Saved entries:
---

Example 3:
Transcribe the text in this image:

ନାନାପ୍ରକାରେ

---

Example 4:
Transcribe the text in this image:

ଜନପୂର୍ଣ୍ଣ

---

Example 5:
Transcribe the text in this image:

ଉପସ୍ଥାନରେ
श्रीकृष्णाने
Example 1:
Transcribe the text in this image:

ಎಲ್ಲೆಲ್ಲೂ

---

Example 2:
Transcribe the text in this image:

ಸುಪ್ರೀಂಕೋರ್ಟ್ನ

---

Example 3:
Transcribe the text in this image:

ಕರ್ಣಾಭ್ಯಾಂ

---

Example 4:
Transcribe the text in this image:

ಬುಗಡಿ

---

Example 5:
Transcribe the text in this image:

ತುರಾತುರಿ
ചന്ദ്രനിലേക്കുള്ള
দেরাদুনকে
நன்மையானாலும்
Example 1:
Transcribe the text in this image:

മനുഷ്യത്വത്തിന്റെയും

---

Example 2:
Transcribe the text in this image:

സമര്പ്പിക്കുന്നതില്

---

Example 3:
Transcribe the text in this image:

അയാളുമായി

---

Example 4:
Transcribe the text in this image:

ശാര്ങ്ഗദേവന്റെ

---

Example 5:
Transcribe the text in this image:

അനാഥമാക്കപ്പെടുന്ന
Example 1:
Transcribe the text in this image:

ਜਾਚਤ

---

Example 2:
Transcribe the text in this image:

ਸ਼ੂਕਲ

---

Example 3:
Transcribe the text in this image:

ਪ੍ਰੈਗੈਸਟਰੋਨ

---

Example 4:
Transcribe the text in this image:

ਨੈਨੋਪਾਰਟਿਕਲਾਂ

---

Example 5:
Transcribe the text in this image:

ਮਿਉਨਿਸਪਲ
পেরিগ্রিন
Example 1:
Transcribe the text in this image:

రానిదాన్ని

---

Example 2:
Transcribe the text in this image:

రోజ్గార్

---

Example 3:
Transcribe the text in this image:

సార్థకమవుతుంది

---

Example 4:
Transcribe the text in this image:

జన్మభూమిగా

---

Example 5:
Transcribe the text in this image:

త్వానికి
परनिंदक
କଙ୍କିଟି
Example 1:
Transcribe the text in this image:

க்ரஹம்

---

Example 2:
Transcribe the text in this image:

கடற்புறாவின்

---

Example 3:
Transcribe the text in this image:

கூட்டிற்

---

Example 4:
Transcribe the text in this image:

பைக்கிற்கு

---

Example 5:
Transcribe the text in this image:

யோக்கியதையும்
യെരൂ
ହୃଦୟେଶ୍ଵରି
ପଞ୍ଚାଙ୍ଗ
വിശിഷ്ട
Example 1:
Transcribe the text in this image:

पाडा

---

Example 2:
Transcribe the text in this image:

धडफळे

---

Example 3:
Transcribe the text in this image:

▶ **TASK DETAILS**
Print every record above exactly as it stands.

▶ **RESULT BELOW**
---

Example 3:
Transcribe the text in this image:

ନାନାପ୍ରକାରେ

---

Example 4:
Transcribe the text in this image:

ଜନପୂର୍ଣ୍ଣ

---

Example 5:
Transcribe the text in this image:

ଉପସ୍ଥାନରେ
श्रीकृष्णाने
Example 1:
Transcribe the text in this image:

ಎಲ್ಲೆಲ್ಲೂ

---

Example 2:
Transcribe the text in this image:

ಸುಪ್ರೀಂಕೋರ್ಟ್ನ

---

Example 3:
Transcribe the text in this image:

ಕರ್ಣಾಭ್ಯಾಂ

---

Example 4:
Transcribe the text in this image:

ಬುಗಡಿ

---

Example 5:
Transcribe the text in this image:

ತುರಾತುರಿ
ചന്ദ്രനിലേക്കുള്ള
দেরাদুনকে
நன்மையானாலும்
Example 1:
Transcribe the text in this image:

മനുഷ്യത്വത്തിന്റെയും

---

Example 2:
Transcribe the text in this image:

സമര്പ്പിക്കുന്നതില്

---

Example 3:
Transcribe the text in this image:

അയാളുമായി

---

Example 4:
Transcribe the text in this image:

ശാര്ങ്ഗദേവന്റെ

---

Example 5:
Transcribe the text in this image:

അനാഥമാക്കപ്പെടുന്ന
Example 1:
Transcribe the text in this image:

ਜਾਚਤ

---

Example 2:
Transcribe the text in this image:

ਸ਼ੂਕਲ

---

Example 3:
Transcribe the text in this image:

ਪ੍ਰੈਗੈਸਟਰੋਨ

---

Example 4:
Transcribe the text in this image:

ਨੈਨੋਪਾਰਟਿਕਲਾਂ

---

Example 5:
Transcribe the text in this image:

ਮਿਉਨਿਸਪਲ
পেরিগ্রিন
Example 1:
Transcribe the text in this image:

రానిదాన్ని

---

Example 2:
Transcribe the text in this image:

రోజ్గార్

---

Example 3:
Transcribe the text in this image:

సార్థకమవుతుంది

---

Example 4:
Transcribe the text in this image:

జన్మభూమిగా

---

Example 5:
Transcribe the text in this image:

త్వానికి
परनिंदक
କଙ୍କିଟି
Example 1:
Transcribe the text in this image:

க்ரஹம்

---

Example 2:
Transcribe the text in this image:

கடற்புறாவின்

---

Example 3:
Transcribe the text in this image:

கூட்டிற்

---

Example 4:
Transcribe the text in this image:

பைக்கிற்கு

---

Example 5:
Transcribe the text in this image:

யோக்கியதையும்
യെരൂ
ହୃଦୟେଶ୍ଵରି
ପଞ୍ଚାଙ୍ଗ
വിശിഷ്ട
Example 1:
Transcribe the text in this image:

पाडा

---

Example 2:
Transcribe the text in this image:

धडफळे

---

Example 3:
Transcribe the text in this image:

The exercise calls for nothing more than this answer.